Others  are Okueley Leno, Naomi Oboubi, Evelyn Noye, Dorothy Boateng, Naomi Narh and Ernest Akotia.

The rest are Nana Osei, Nuertey Solomon Akotia and Eric Noye Opare.

The three-hour peaceful demonstration was to enable the youth to protest against the Kpone Traditional Council (KTC) for lack of transparency, plundering the resources it holds on behalf of the people, and its refusal to account to the people.

The demonstration involving about 800 people, however turned murky, when some of the demonstrators decided to pull down a fence wall erected on a parcel of land believed to be part of the Kpone Public Cemetry.

The irate youth also burnt down the developer’s site office before turning their attention to the KTC offices.

The police who at that point, had been overwhelmed by the large number of the demonstrators, had to call for reinforcement which enabled them to take control of all the roads leading the the KTC.

The police resorted to the firing of warning shots, when some of the youth defied orders to stop at one of the barricades mounted to prevent them from accessing the offices of the KTC.

A 12-point petition addressed to the Greater Accra Regional Minister and copied Mr. Adzei Anang, the Council of State Member, the president of the KTC, the District Chief Executive of Kpone Katamanso and the Obodua of Kpone, called on the KTC to render account of all the monies accrued to it, being royalties from companies, sale of lands, compensation from the Volta River Authority over the erection of high tension poles as well as expenses made.

It said arguments made by the KTC that they do not render accounts to anyone are unfounded, and the anomaly must be corrected for transparency and accountability in the traditional council’s business.

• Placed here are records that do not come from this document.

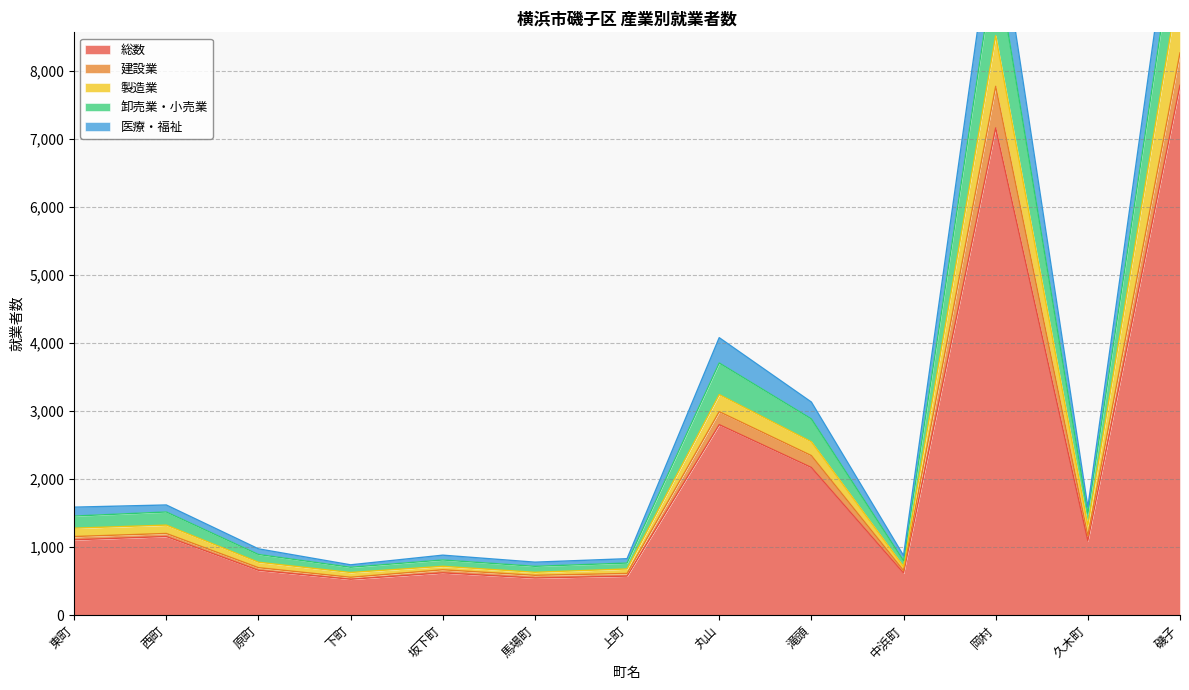

Reading left to right, extract all data points from this chart.

総数: 東町=1106	西町=1154	原町=657	下町=526	坂下町=620	馬場町=544	上町=572	丸山=2799	滝頭=2169	中浜町=617	岡村=7162	久木町=1093	磯子=7789
建設業: 東町=1154	西町=1199	原町=696	下町=555	坂下町=665	馬場町=584	上町=611	丸山=2990	滝頭=2344	中浜町=654	岡村=7774	久木町=1166	磯子=8265
製造業: 東町=1277	西町=1322	原町=776	下町=625	坂下町=716	馬場町=628	上町=677	丸山=3241	滝頭=2547	中浜町=712	岡村=8519	久木町=1317	磯子=9360
卸売業・小売業: 東町=1586	西町=1618	原町=973	下町=738	坂下町=880	馬場町=777	上町=828	丸山=4078	滝頭=3131	中浜町=874	岡村=10494	久木町=1586	磯子=11236
医療・福祉: 東町=1455	西町=1515	原町=890	下町=702	坂下町=809	馬場町=716	上町=764	丸山=3706	滝頭=2884	中浜町=798	岡村=9662	久木町=1489	磯子=10461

The petition called for a proper land acquisition system in place, so that natives who had paid for lands could have access to them.

“We do not understand why some natives after paying for lands over 10 years ago, cannot have access to them but land is given out daily to outsiders because they pay exorbitant fees,” it said.

It urged the KTC to impress upon the corporate bodies operating in the area, to help put up a befitting senior high school, a community library, standard post office, recreational centre and the setting up of a scholarship fund administered by a private and transparent body to harness the human capital for national development.

The petition called for proceeds from the Kpone Engineered Landfill Site to be given to the Kpone Katamanso District Assembly, for the development of the district instead of the Tema Metropolitan Assembly.

The CYK gave the Registrar of the Greater Accra Regional House of Chiefs, Mr. Harry Atipoe, a one week ultimatum to vacate the office he holds at the KTC, as they understood he had been transferred.

The petition expressed worry that five years after the operation of the Sunon Asorgli Power Plant, no Memorandum of Understanding had been signed between the company and the KTC.

The CYK also wondered why no native of Kpone had been employed at different levels of management in the company.

“The argument in the past has been that none of the natives possesses the requisite skills but thanks to education, now they abound,” it said.

The petition stressed the need for Kpone to be represented on the Board of Sunon Asorgli Power Plant so that concerns of the people would be articulated and considered.

It requested that Kpone be made to enjoy free and uninterrupted power supply as is the case of Akuse and Bui, because those places house hydro power plants, saying, “What is good for the goose is good for the gander”.